### [EXTRACTED DATA]
━━━━━━━━━━━━━━━━━━━━

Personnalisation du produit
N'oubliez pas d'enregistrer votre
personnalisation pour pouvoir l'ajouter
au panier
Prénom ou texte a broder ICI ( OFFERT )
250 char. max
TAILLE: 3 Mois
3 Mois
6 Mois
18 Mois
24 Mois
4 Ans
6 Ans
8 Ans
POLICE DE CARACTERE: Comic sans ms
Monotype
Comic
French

━━━━━━━━━━━━━━━━━━━━

### [YOUR ASSIGNMENT]
Give the data again exactly, line for line.

### [ANSWER BELOW]
Personnalisation du produit
N'oubliez pas d'enregistrer votre
personnalisation pour pouvoir l'ajouter
au panier
Prénom ou texte a broder ICI ( OFFERT )
250 char. max
TAILLE: 3 Mois
3 Mois
6 Mois
18 Mois
24 Mois
4 Ans
6 Ans
8 Ans
POLICE DE CARACTERE: Comic sans ms
Monotype
Comic
French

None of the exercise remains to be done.